● **EXCERPT**:

☆ ☆ ☆ ☆ ☆ ☆ ☆

Towards the end of my senior year in high school, I found myself procrastinating while studying for my exams by cleaning up my room. I’d be moving back to the US from Japan after all, I reasoned it was a perfectly normal thing to do instead of preparing for the exams I had spent the last two years worrying about. While sorting through the clutter, I happened across a letter I had written to myself at the beginning of 2020. It was an exercise from my local church’s youth group where we had to write a word or phrase that we wanted to embody the rest of our year. I had written “fulfilling” as my word, but I sort of lied.
In my letter, I wrote “Honestly, I wrote ‘fulfilling’, but I think deep down I don’t really want anything to change. I guess what I’m saying is that I’m already pretty fulfilled right now, so my real word (or phrase) is ‘stay the same’.” Looking back now, this is possibly the funniest thing I could’ve written because promptly afterwards, the pandemic happened and fundamentally changed the way that I live my life. Then a little while later I decided that I wanted to move halfway across the world to Abu Dhabi to go to university. Suffice to say, I wasn’t able to keep this promise to myself.
Although I was excited to move to a new country and start my new life, I was completely and utterly terrified. Naturally, as someone who had made the decision to move across the world to go to university, I was hit by an intense fear of change. Slowly, I was realizing that for the first time in my life I had no reference for what was ahead of me. I had spent the last five years of my life around the same people in a little pocket of Japan that I called home, and now I was voluntarily upending myself. Consequently, I spent a large part of my summer generally freaking out and worrying, so it was a surprise to me when I landed in Abu Dhabi and the world didn’t end. I met new, interesting people (thanks to my coworker Sara Vuksanovic), had fun classes and just generally had a good time experiencing new things.
But there was still a nagging feeling in the back of my mind, the childish part of me that just wanted everything to go back to normal. I wanted to wake up in my duplex in Japan, bike to school and then Q’s Mall afterwards, pick up a snack at Sunnyside with my clumsy Japanese and eat it under the kotatsu. I wanted to live in the past and the present simultaneously, which I was aware was a completely childish and unreasonable wish, but I wanted it all the same. In spite of my best efforts to avoid change, I had to choose my present eventually.

☆ ☆ ☆ ☆ ☆ ☆ ☆

● **LISTED RECORDS**:
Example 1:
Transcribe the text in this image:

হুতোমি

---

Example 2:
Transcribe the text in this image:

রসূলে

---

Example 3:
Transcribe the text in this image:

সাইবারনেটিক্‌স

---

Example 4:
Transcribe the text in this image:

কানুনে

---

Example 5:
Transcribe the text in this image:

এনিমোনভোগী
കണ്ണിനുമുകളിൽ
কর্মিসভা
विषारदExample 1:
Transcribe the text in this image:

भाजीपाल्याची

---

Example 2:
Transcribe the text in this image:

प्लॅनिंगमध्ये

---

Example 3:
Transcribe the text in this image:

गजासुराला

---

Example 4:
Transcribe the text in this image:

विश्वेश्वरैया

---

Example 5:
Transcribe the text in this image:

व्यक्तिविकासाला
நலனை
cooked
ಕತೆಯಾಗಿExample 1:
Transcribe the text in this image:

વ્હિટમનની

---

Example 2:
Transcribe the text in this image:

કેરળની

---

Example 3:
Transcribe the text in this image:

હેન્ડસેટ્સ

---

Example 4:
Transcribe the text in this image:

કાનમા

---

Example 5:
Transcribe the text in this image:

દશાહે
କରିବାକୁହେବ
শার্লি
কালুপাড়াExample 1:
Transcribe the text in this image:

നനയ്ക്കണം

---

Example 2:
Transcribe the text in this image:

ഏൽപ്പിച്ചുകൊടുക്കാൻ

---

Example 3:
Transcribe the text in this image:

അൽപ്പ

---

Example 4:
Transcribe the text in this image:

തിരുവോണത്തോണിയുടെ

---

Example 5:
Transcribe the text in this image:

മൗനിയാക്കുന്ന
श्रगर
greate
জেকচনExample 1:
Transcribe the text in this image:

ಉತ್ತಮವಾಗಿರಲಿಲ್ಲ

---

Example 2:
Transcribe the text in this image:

☆ ☆ ☆ ☆ ☆ ☆ ☆

Continue the personal essay about leaving Japan for university in Abu Dhabi, picking up right after its last sentence.

● **EXERCISE RESULT**:
Despite my general unwillingness to let go of the past, I adjusted fairly quickly to life at NYU Abu Dhabi. Though I had only been at NYUAD for a few weeks and barely knew my way around campus, I felt like I had been here my whole life. Which one might think is a good thing, but being me, I found a way to complain about doing well by freaking out about forgetting everything that had led up to this point. Not necessarily the big things, but the mundane parts of life that made up my time in Japan and the US. I had already forgotten what songs I used to listen to as I walked to school, the biting cold of Japanese winters and the taste of convenience store food (take me back to Family Mart). It’s disorienting how quickly I lost parts of myself even as I desperately clung to them. But I realized that it’s not always a bad thing; just looking around me now I’m glad that things changed, and that I changed. Even when change seems like a bad thing, it’s an inevitable part of life. No matter how I felt, things were going to change around me, and I no longer wanted to stand still.
Even between semesters it seemed like everything was constantly shifting and changing. There were my new classes, obviously, but also new friends and activities. I joined the netball team, met new people and felt a subtle shift in my pre-existing relationships. The picture of the next few years at NYUAD I had built up in my head over the first semester started crumbling as new things strained against the lines I had drawn for myself. Yet, somehow, I didn’t mind.
I’m not sure what the takeaway from all this is. To be perfectly honest, I’m still afraid of change, and am utterly terrified of what lies ahead. Freshman year went by so quickly it almost feels like it didn’t happen at all. It’s as though I got here yesterday and now suddenly the year is over and in two weeks I’ll no longer be a freshman. Will the next three years go by just as quickly? Will I have enough time to spend with the people I’ve grown to care about? I have no idea, and as you might guess, that scares me. But what I do know is that I’m determined to enjoy the rest of my time here while I still can, and try my best to embrace the change as it comes.